Roasting vegetables enhances the flavor––who doesn’t love those caramelized edges?
I love roasted vegetables, and I love the process of prepping and roasting them. From potatoes to Brussels sprouts, it is hard to think of any vegetable that doesn’t benefit from the added flavor and texture when roasting.
I grew up in a time when vegetables were often cooked to death, and the concept of “crisp tender” did not seem to exist. Vegetables were usually roasted only if they were thrown in a pan along with a roast, often turning to mush in the long cook!
The trick to roasting vegetables is not following a recipe, there really isn’t one, but in perfecting a technique that is all about the timing. All vegetables don’t cook at the same rate, we know this, and even the same vegetable will cook differently depending on how large they are cut. To roast a whole russet potato may take over and hour, but if you cut it into bite-sized chunks, it can be cooked in under 40 minutes.
Preheat your oven. If you have a convection or fan oven, use it for even browning!
Cut your vegetables into uniform size. Place them on a parchment lined, or well oiled, rimmed baking sheet and drizzle with olive oil. Don’t be tempted to use a deep “roasting pan.” This was designed for meat, not veggies and the sides are too high to allow for the best air circulation; you might end up steaming rather than roasting.
After drizzling with oil, sprinkle with salt and pepper, dried herbs if you like, and toss everything around so that they are well coated.
Spread out in a single layer on the sheet; if you pile them up, the vegetables will steam rather than roast and never brown. This is probably the most common mistake made when roasting vegetables, cramming too much on the sheet.
Add any sturdy herbs you like, such as rosemary or bay leaves, or leave them out. These will be turned over along with the vegetables at the half-way point. This is not the place for tender greens such as parsley, they will burn too quickly in the roasting process.
Hard vegetables such as beets may need a slightly lower oven temperature so they will cook all the way through before browning, so keep this in mind when prepping.
If you have both hard and soft vegetables with different cooking times, you can either use two separate sheets, or wait to add the softer vegetables later.
You will need to flip the vegetables half-way through the cooking so they will brown evenly. Set a timer for this, you don’t want to rely on memory! I know I don’t.
Root or hard vegetables – 400 to 425 F.
This includes beets, potatoes, turnips, carrots, parsnips, onions, leeks, whole garlic bulbs, and rutabagas. Also, hard winter squashes such as butternut or acorn, and Brussels sprouts.
The cooking of these depends entirely on how large you cut the pieces, but generally about 35 to 45 minutes at 425.
If you cut them really large, you will want the oven temperature to be a little lower, 400 degrees so they have time to cook through before browning.
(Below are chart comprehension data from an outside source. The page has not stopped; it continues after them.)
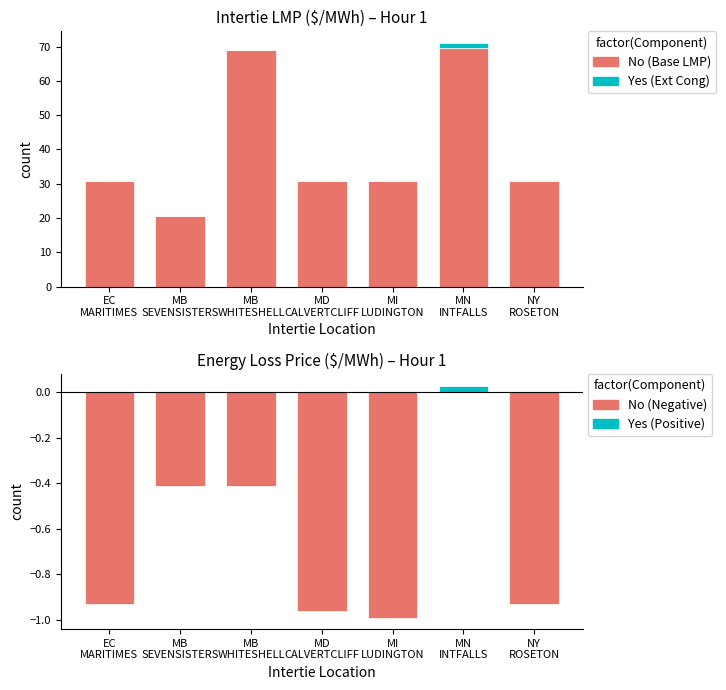

List the series in order of their peak value, highest first.

Yes, No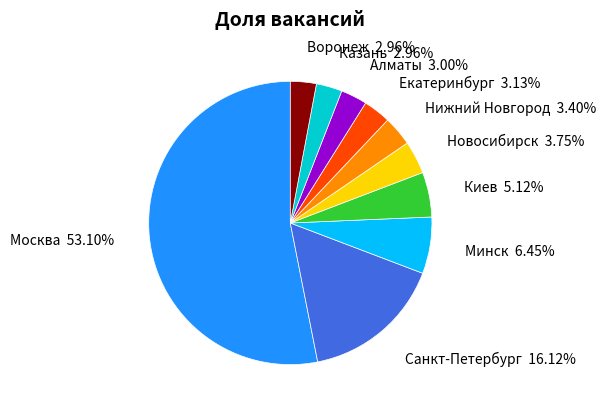

Does any single category account for the majority?

Yes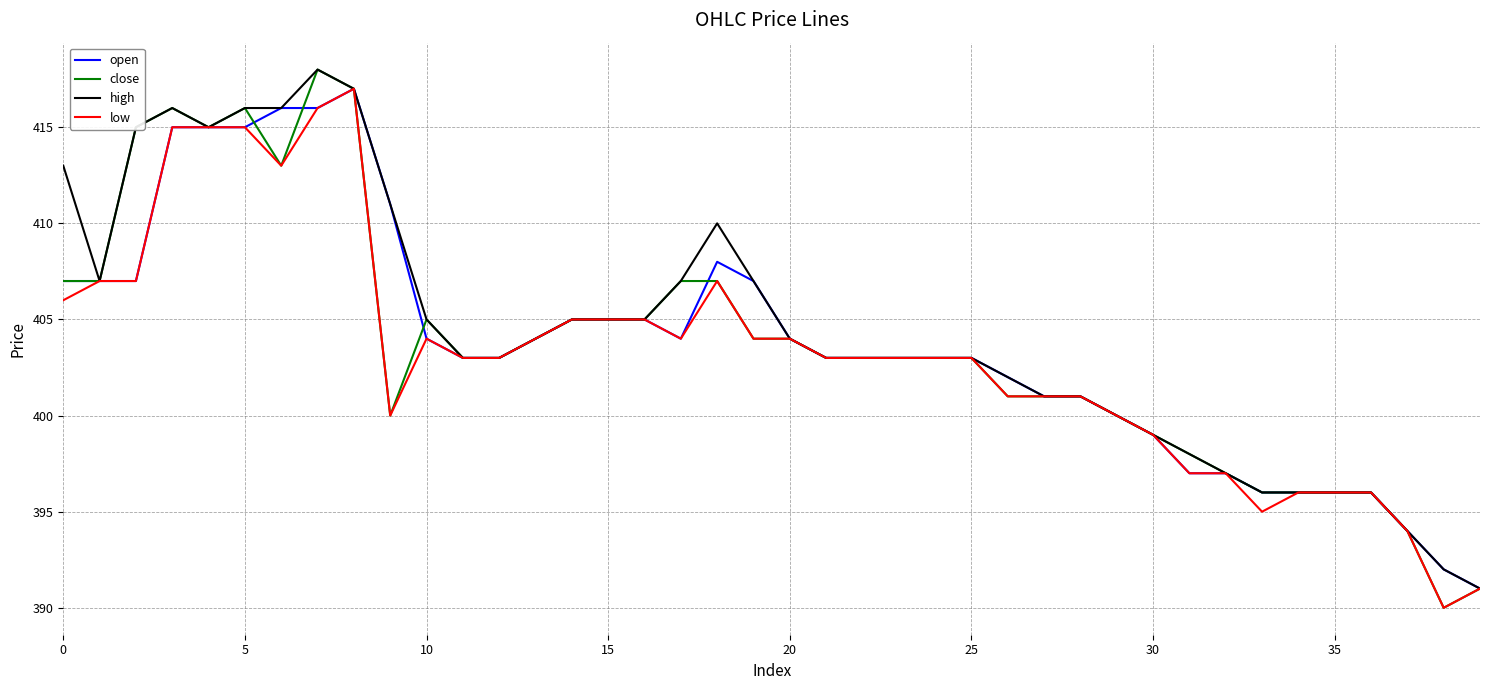

Reading right to left, transcribe all the data shown in this chart.

open: 391	392	394	396	396	396	396	397	397	399	400	401	401	402	403	403	403	403	403	404	407	408	404	405	405	405	404	403	403	404	411	417	416	416	415	415	415	407	407	407
close: 391	390	394	396	396	396	396	397	398	399	400	401	401	401	403	403	403	403	403	404	404	407	407	405	405	405	404	403	403	405	400	417	418	413	416	415	416	415	407	407
high: 391	392	394	396	396	396	396	397	398	399	400	401	401	402	403	403	403	403	403	404	407	410	407	405	405	405	404	403	403	405	411	417	418	416	416	415	416	415	407	413
low: 391	390	394	396	396	396	395	397	397	399	400	401	401	401	403	403	403	403	403	404	404	407	404	405	405	405	404	403	403	404	400	417	416	413	415	415	415	407	407	406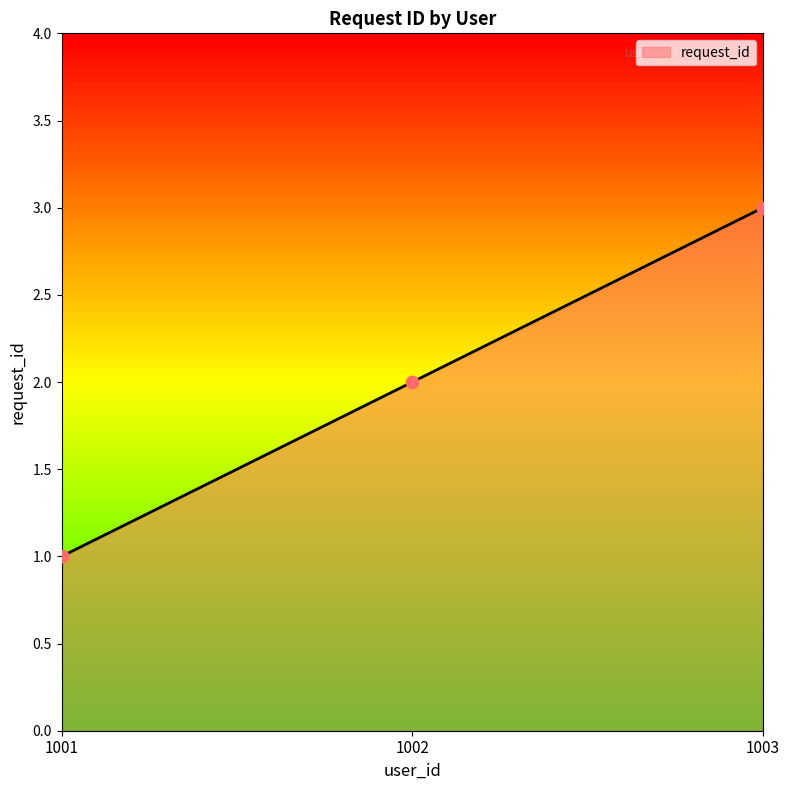

Approximately how many times larger is the value at 1001 compared to 1003?

0.3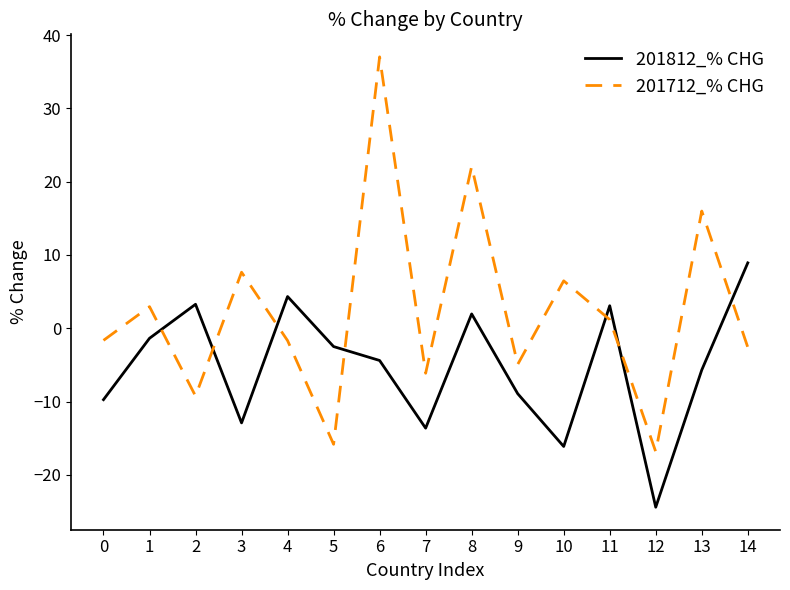

How many distinct data groups are displayed?

2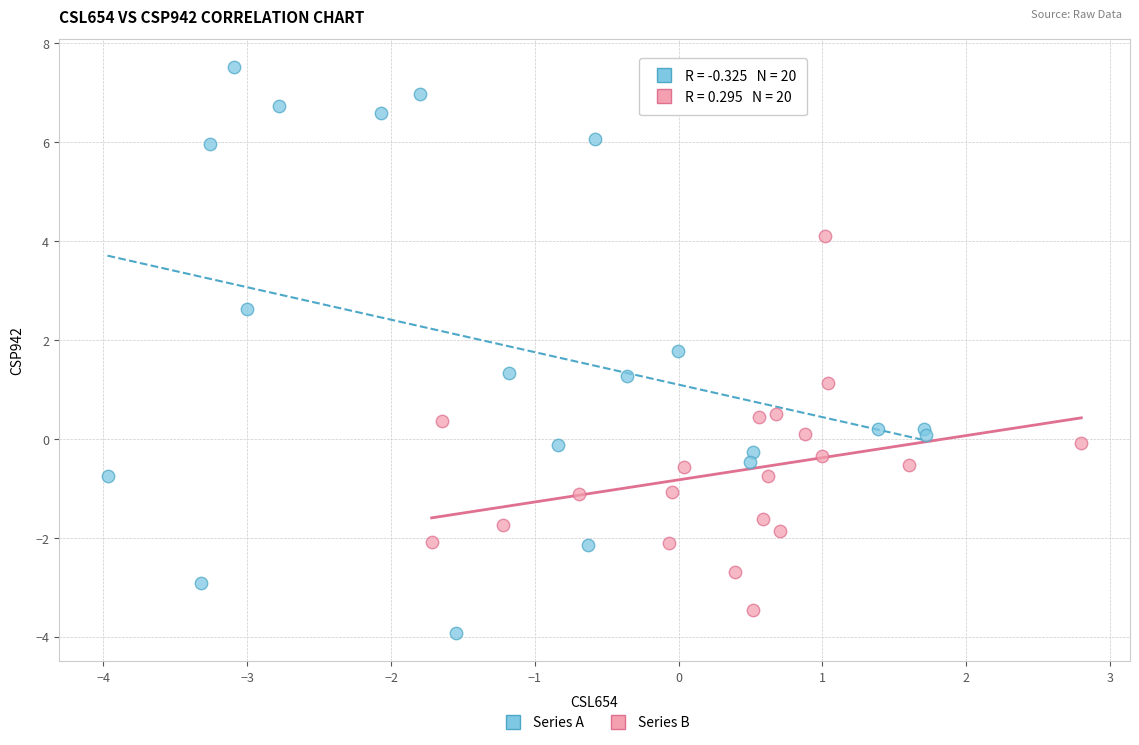

What are all the series names shown in the legend?

Series A, Series B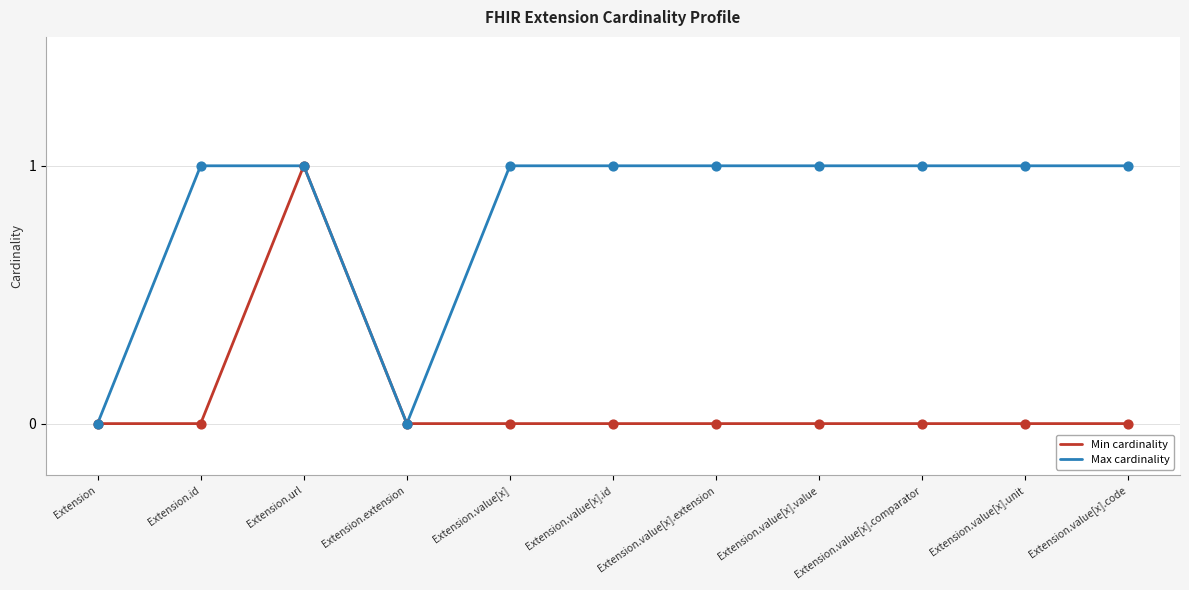

Which series has the largest total across all categories?

Max cardinality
If I am roasting a butternut squash cut in half to stuff later, I will take about an hour at 400.
Soft vegetables, “fruits” and “flowers” – 425 F.
This list includes fruits of summer squashes, zucchini, thin fleshed winter squash such as Delicata, peppers, tomatoes, sugar snap peas, individual leaves of Brussels sprouts, and corn on the cob, flowery broccoli and cauliflower, and small roots like fingerling potatoes, radishes, daikon radish, or individual garlic cloves. Plan on 15 to 25 minutes, depending on the size of the veggie cuts.
The leaves of Brussels sprouts cook quickly in a high-temperature oven.
Really soft vegetables and pencil shaped – 450 F.
This includes asparagus, green beans, sugar snap peas, and mushrooms, and they cook in a flash at high heat, about 8 minutes. Shake the pan once after five minutes to turn over.
The Second Act, or maybe the Third
Since you heated the oven and took the time to cut up all those vegetables, spend just a tad more time to make extras, planned leftovers. They are delicious in salads, casseroles, frittatas, quiche, soups, or just chopped and served up like hash with an egg on top. Mix in some cooked beans or rice, and you have a base for a quick weeknight supper.